BlockRank Training Guide

This guide provides detailed instructions for training BlockRank models on your own data.

Quick Start
Configuration
Training Modes
Hyperparameter Tuning
Multi-GPU Training

Quick Start

1. Prepare Your Data

Format your data as JSONL (see DATA_FORMAT.md):

{
  "query": "what is machine learning",
  "query_id": "q1",
  "documents": [
    {"doc_id": "0", "title": "ML Overview", "text": "Machine learning is..."},
    {"doc_id": "1", "title": "AI Basics", "text": "Artificial intelligence..."}
  ],
  "answer_ids": ["0"]
}

2. Create Configuration File

Copy and modify an existing config:

cp src/configs/train_full_blockrank_10p_msmsarco.yaml my_config.yaml

Edit my_config.yaml:

model:
  model_name_or_path: "mistralai/Mistral-7B-Instruct-v0.3"
  use_blockrank: true
  attn_implementation: "default_blockrank" # or "sdpa_compiled_blockrank"

data:
  data_path: "data/your_data.jsonl"
  num_documents: 30
  max_block_length: 160

training:
  output_dir: "outputs/my-model"
  num_train_epochs: 1
  per_device_train_batch_size: 1 # increase if memory allows
  gradient_accumulation_steps: 4
  learning_rate: 3.0e-6
  use_aux_loss: true
  aux_layer_idx: 20 # for mistral-7b
  aux_loss_weight: 0.1

3. Run Training

python scripts/train.py --config my_config.yaml

Configuration

Model Arguments

Parameter	Type	Default	Description
`model_name_or_path`	str	Required	Base model to fine-tune
`use_blockrank`	bool	`false`	Enable BlockRank attention
`attn_implementation`	str	None	Attention backend (`eager_blockrank`, `sdpa_blockrank`, `triton_blockrank`)
`use_lora`	bool	`false`	Enable LoRA fine-tuning

Attention Implementations:

eager_blockrank: Pure PyTorch (best for debugging)
default_blockrank: compiled with torch.compile (balanced)
sdpa_compiled_blockrank: Uses F.scaled_dot_product_attention (balanced)
flex_blockrank: Uses flex_attention (experimental, PyTorch 2.5+)
triton_blockrank: Custom Triton kernels (fastest, inference-only)
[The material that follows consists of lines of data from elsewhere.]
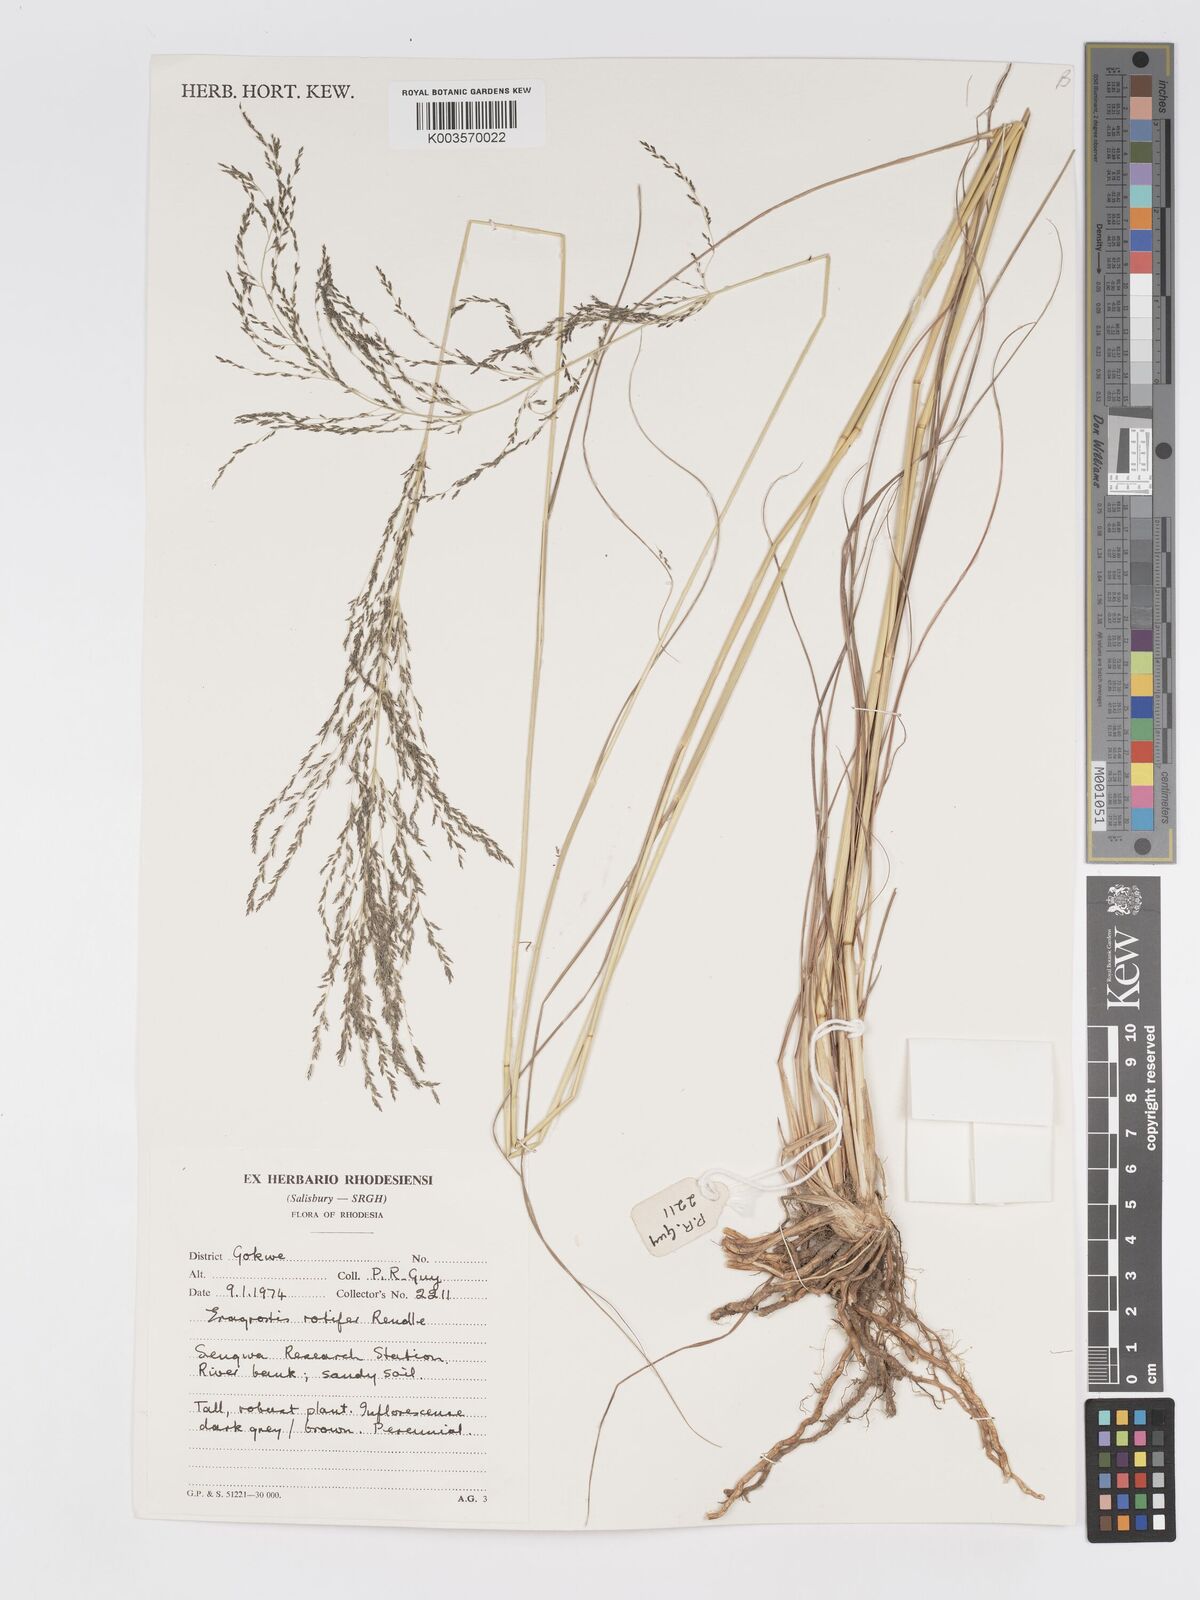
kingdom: Plantae
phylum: Tracheophyta
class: Liliopsida
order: Poales
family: Poaceae
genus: Eragrostis
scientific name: Eragrostis rotifer
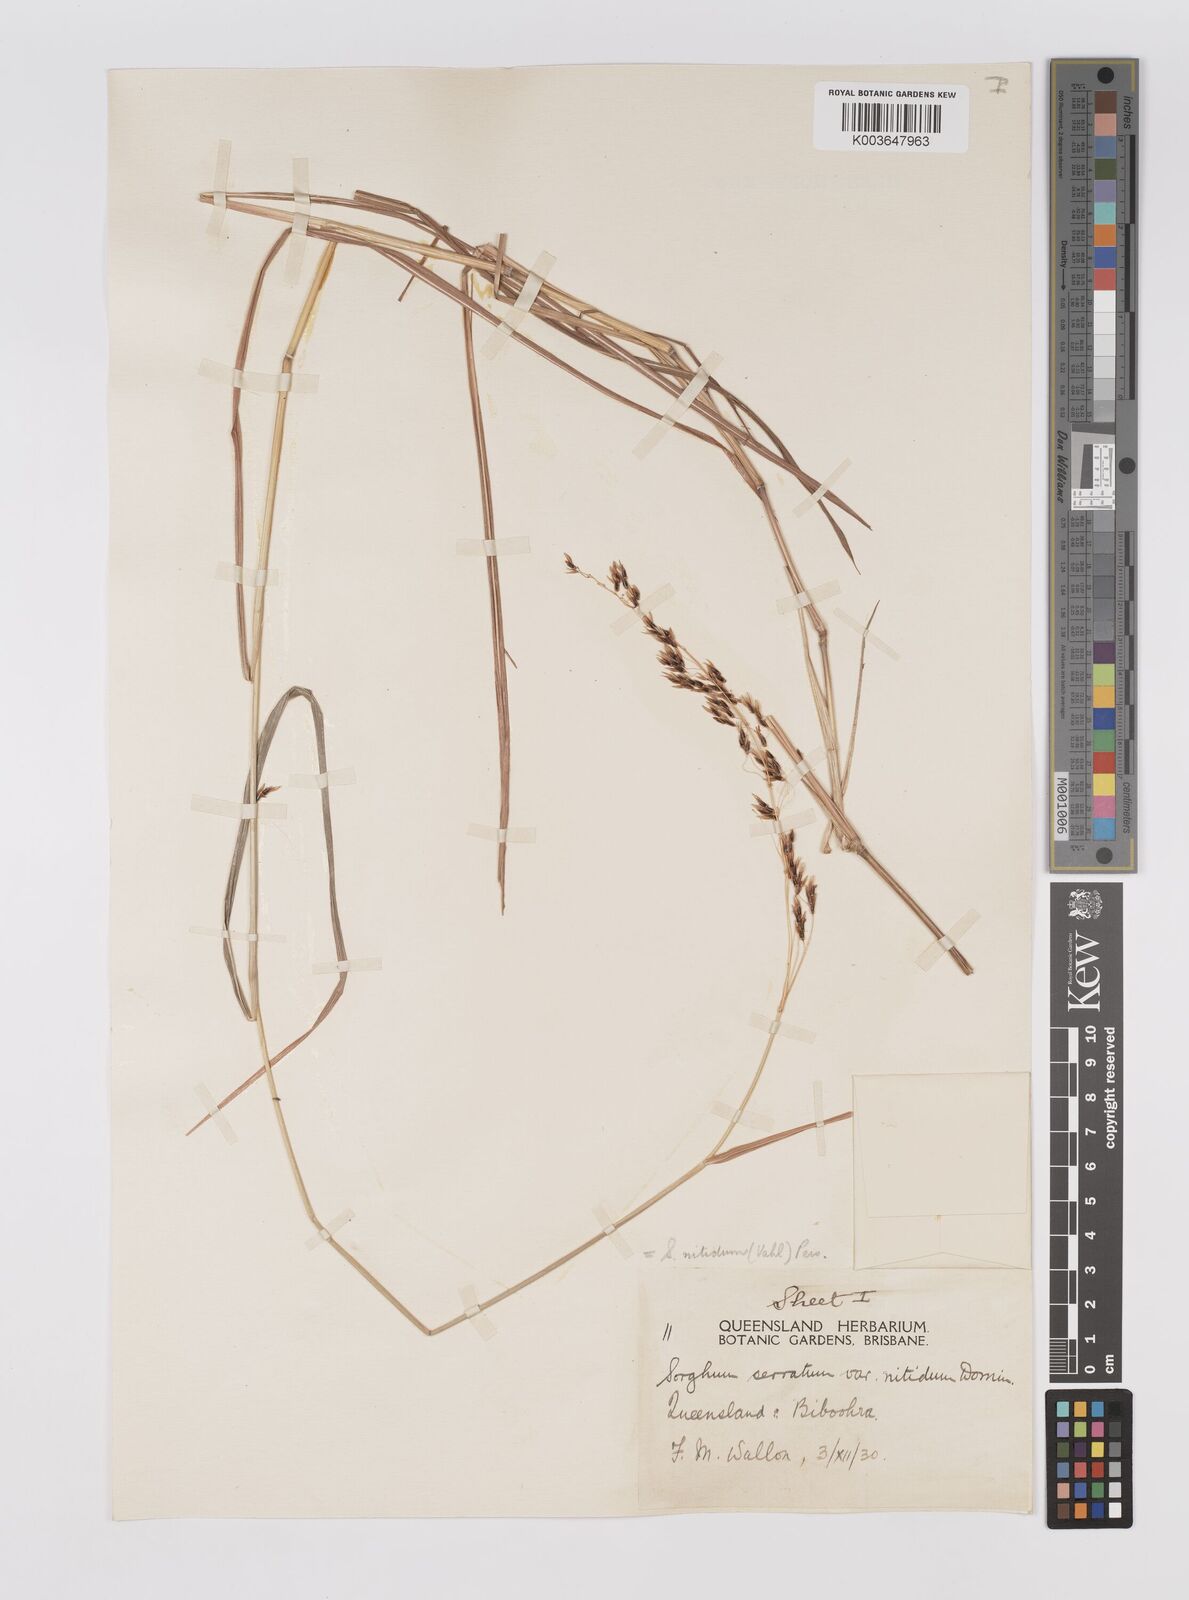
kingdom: Plantae
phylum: Tracheophyta
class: Liliopsida
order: Poales
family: Poaceae
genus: Sorghum
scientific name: Sorghum nitidum
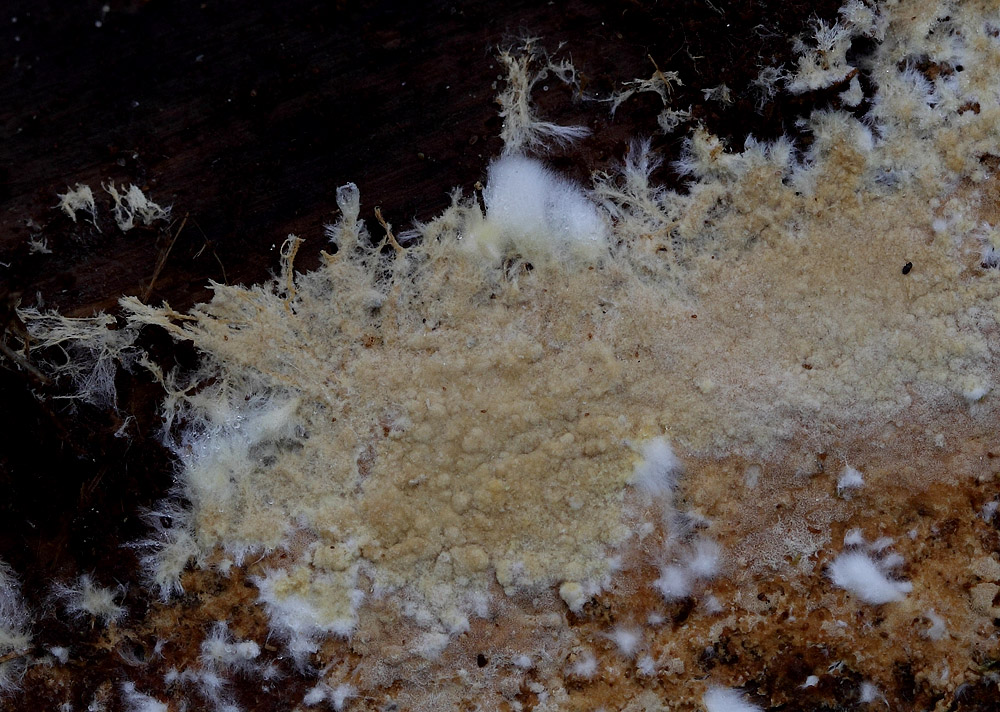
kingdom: Fungi
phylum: Basidiomycota
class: Agaricomycetes
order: Russulales
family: Peniophoraceae
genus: Asterostroma
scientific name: Asterostroma laxum
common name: lysrandet stjerneskind
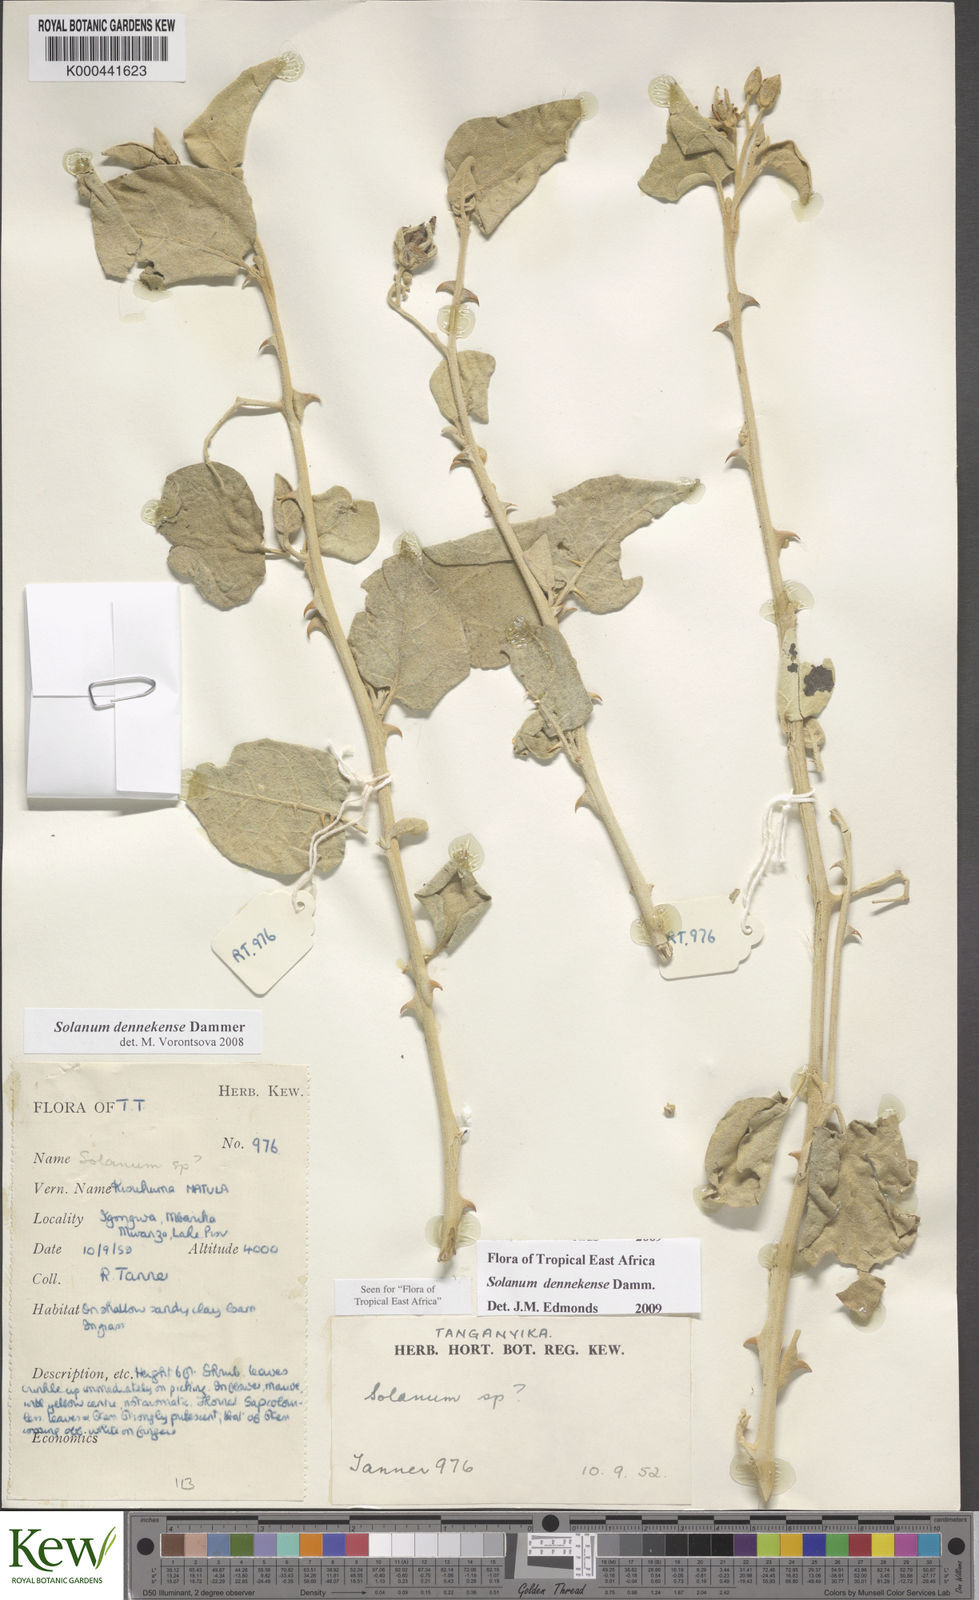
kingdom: Plantae
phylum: Tracheophyta
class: Magnoliopsida
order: Solanales
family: Solanaceae
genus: Solanum
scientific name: Solanum dennekense
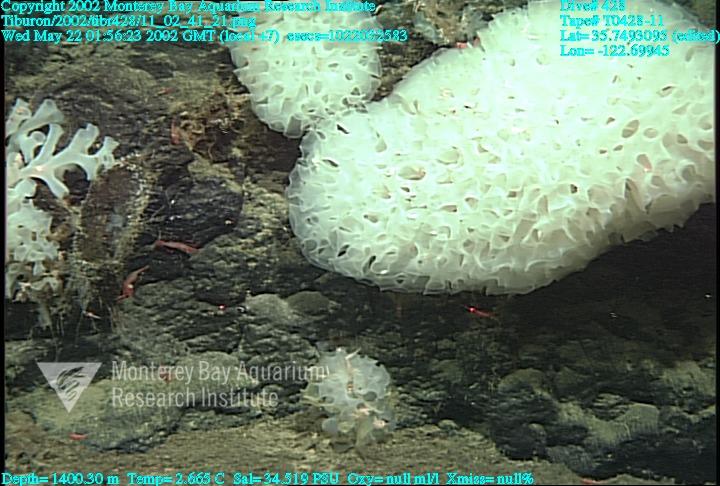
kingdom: Animalia
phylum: Porifera
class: Hexactinellida
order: Sceptrulophora
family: Farreidae
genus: Farrea
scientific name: Farrea occa
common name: Reversed glass sponge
Recommendation: Use default_blockrank for training, triton_blockrank for inference.

Data Arguments

Parameter	Type	Default	Description
`data_path`	str	Required	Path to JSONL training data
`qrels_path`	str	`None`	Path to qrels file (optional for ranking evals)
`num_documents`	int	`30`	Number of documents per query
`max_block_length`	int	`160`	Max tokens per block (BlockRank mode)
`max_seq_length`	int	`4096`	Max total sequence length (standard mode, ignored for blockrank)
`pad_to_multiple_of`	int	`16`	Pad sequences to multiple of N
`train_test_split`	float	`1.0`	Train/test split ratio
`dataset_seed`	int	`42`	Random seed for data sampling

Key Parameter: num_documents

Controls how many documents are sampled per query during training
Larger values = more challenging training but longer sequences
Recommended: 20-50 for training, -1 (all) for evaluation

Key Parameter: max_block_length

Maximum tokens per document block (BlockRank mode only)
Affects memory usage and context window
Recommended: 128-256 depending on document length

Training Arguments

Parameter	Type	Default	Description
`output_dir`	str	Required	Where to save checkpoints
`num_train_epochs`	int	`1`	Number of training epochs
`per_device_train_batch_size`	int	`1`	Batch size per GPU
`gradient_accumulation_steps`	int	`16`	Gradient accumulation steps
`learning_rate`	float	`5e-6`	Learning rate
`lr_scheduler_type`	str	`"cosine"`	LR scheduler type
`warmup_ratio`	float	`0.03`	Warmup ratio
`weight_decay`	float	`0.0`	Weight decay
`max_grad_norm`	float	`1.0`	Gradient clipping
`save_strategy`	str	`"epoch"`	When to save checkpoints
`logging_steps`	int	`10`	Log every N steps
`use_aux_loss`	bool	`false`	Enable auxiliary contrastive loss
`aux_layer_idx`	int	`20`	Layer to extract attention from
`aux_loss_weight`	float	`0.1`	Weight for auxiliary loss
`aux_temperature`	float	`0.1`	Temperature for InfoNCE loss

Effective Batch Size = per_device_train_batch_size × gradient_accumulation_steps × num_gpus

Recommended: Effective batch size of 16-32 for most setups.

Training Modes

1. Standard Fine-tuning (No Auxiliary Loss)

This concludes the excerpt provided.